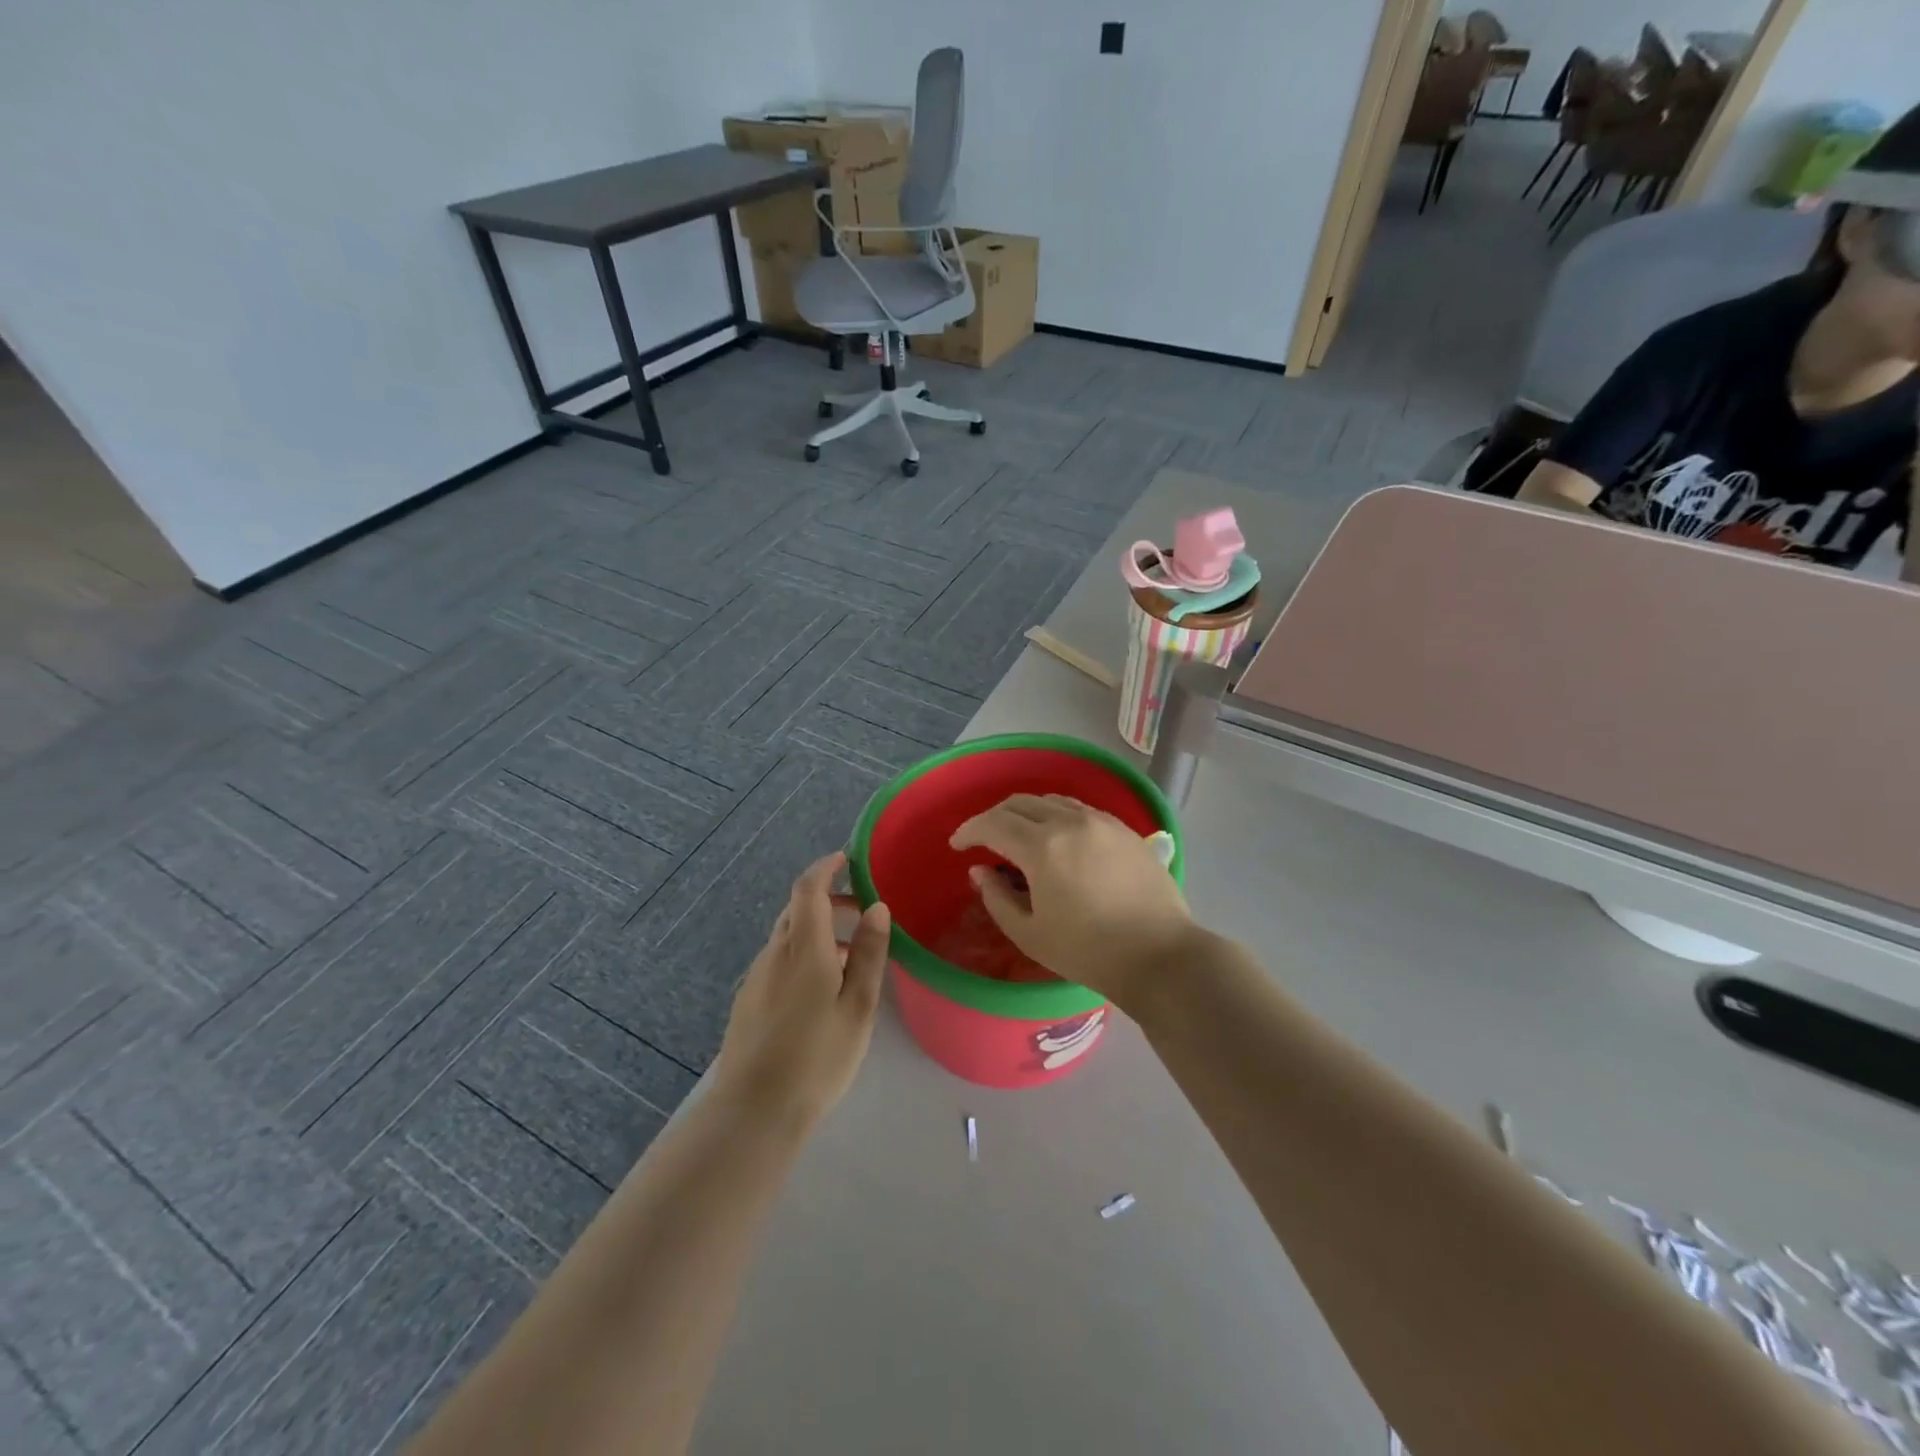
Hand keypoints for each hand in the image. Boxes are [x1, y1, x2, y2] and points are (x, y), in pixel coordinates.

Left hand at [712, 853, 890, 1127]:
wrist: (754, 1111)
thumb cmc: (817, 1057)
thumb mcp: (858, 1007)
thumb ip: (870, 954)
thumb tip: (877, 907)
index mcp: (804, 948)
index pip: (808, 889)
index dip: (825, 868)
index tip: (846, 858)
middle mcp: (775, 953)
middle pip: (797, 910)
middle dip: (829, 901)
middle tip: (863, 913)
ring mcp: (757, 977)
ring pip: (789, 937)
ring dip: (819, 931)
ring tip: (852, 958)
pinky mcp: (749, 1000)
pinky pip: (779, 960)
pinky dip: (804, 954)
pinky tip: (822, 989)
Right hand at [949, 795, 1199, 1005]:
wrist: (1159, 955)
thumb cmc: (1088, 952)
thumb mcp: (1030, 933)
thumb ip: (997, 897)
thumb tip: (980, 871)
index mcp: (1042, 847)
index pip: (993, 824)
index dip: (969, 831)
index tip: (957, 846)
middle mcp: (1070, 822)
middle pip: (1020, 803)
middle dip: (994, 817)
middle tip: (983, 840)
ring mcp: (1101, 821)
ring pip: (1051, 801)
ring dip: (1026, 813)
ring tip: (1019, 836)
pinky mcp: (1123, 829)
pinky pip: (1079, 809)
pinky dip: (1056, 815)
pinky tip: (1057, 838)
····················
◆ **TASK TO COMPLETE**
With the pictures set aside, please write out all of the records above exactly.

◆ **THE ANSWER**
Hand keypoints for each hand in the image. Boxes are [x1, y1, x2, y2] and points are (x, y), in pixel coordinates.

Left hand at [712, 853, 890, 1127]:
wrist: (754, 1111)
thumb cmc: (817, 1057)
thumb mcp: (858, 1007)
thumb ip: (870, 954)
thumb tip: (877, 907)
index mcp: (804, 948)
index pip: (808, 889)
index dip: (825, 868)
index tip: (846, 858)
middle mcp: (775, 953)
middle pip: (797, 910)
middle dip: (829, 901)
middle tip: (863, 913)
ring mcp: (757, 977)
ring pip: (789, 937)
ring dip: (819, 931)
ring tip: (852, 958)
pinky mcp: (749, 1000)
pinky pip: (779, 960)
pinky dip: (804, 954)
pinky tip: (822, 989)
Right hand at [949, 795, 1199, 1005]:
wrist: (1159, 955)
thumb cmc: (1088, 952)
thumb mcp: (1030, 933)
thumb ip: (997, 897)
thumb tip: (980, 871)
index mcp: (1042, 847)
index pip: (993, 824)
index dip: (969, 831)
index tip: (957, 846)
middle mcp: (1070, 822)
middle pip: (1020, 803)
middle dip: (994, 817)
middle tip: (983, 840)
ring mcp: (1101, 821)
ring pip: (1051, 801)
ring dip: (1026, 813)
ring tip: (1019, 836)
pinky mcp: (1123, 829)
pinky pip: (1079, 809)
pinky dip: (1056, 815)
pinky tip: (1057, 838)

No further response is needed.